We learned this way of thinking and feeling, so we can obviously learn to think and feel differently.  Isn't that good news?  Of course, it may not be easy, because we have to learn to notice and to change our negative thoughts and beliefs.   Loving ourselves means committing ourselves to noticing our own negative thoughts, and changing them to positive, loving, affirming, accepting thoughts.

For example, if we hate it when we get somewhere late, we may hear the voice of a relative yelling at us that we are always so inconsiderate and self-centered and we can't plan ahead and get organized, and on and on.  In effect, we internalize all those beliefs, which is what they are.  Perhaps we have a form of attention deficit disorder, which can lead to distractability as well as difficulty getting organized, which in turn can lead to ending up being late.   We may want to find out if we have some sort of inner challenge of this sort, so that we can learn ways to deal with it.
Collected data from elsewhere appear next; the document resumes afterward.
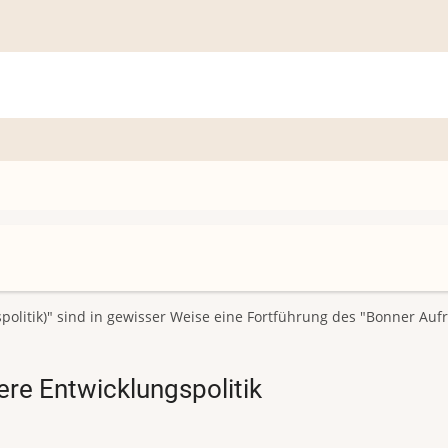
spolitik)" sind in gewisser Weise eine Fortführung des "Bonner Au
ere Entwicklungspolitik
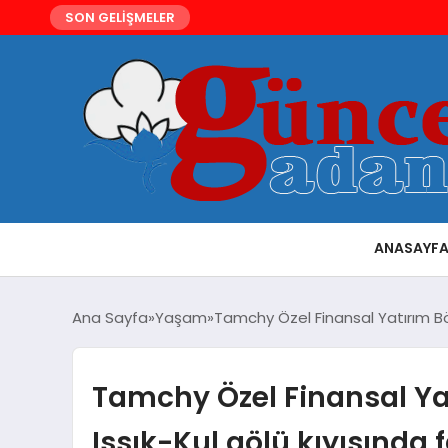
SON GELİŞMELER
ANASAYF
Ana Sayfa
Yaşam
Tamchy Özel Finansal Yatırım Bölg
Tamchy Özel Finansal Yat
Issık-Kul gölü kıyısında f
In the meantime, as soon as we notice that we are feeling bad because we're late, we need to ask ourselves what we're thinking and believing about ourselves.  Then, we need to ask ourselves, "was I being considerate of that person?"  If we become aware that we have difficulties getting organized and planning ahead, we need to love and accept ourselves for being that way, and commit ourselves to learning how to get better organized, and to begin to plan ahead when we have somewhere to go.  Next, we need to think new, more positive thoughts such as, "I had other concerns that kept me from focusing on getting there on time, but I love and forgive myself, and I know I can and will do better."

Accepting ourselves the way we are is essential to loving ourselves.  Committing to work on ourselves so that we will be the way we long to be is also imperative, or we will tend to remain in a state of feeling worthless and unacceptable.  That is not a very positive way to live life.  We literally need to learn to love and forgive ourselves, and to accept everything about ourselves just as we are.  For many of us, that can take a lot of conscious work.  Getting help through life coaching can definitely help.  We can accomplish this if we commit to becoming a happier, more loving person.  That kind of success is attainable by anyone and everyone.  And you deserve to be happy, loving, and loved!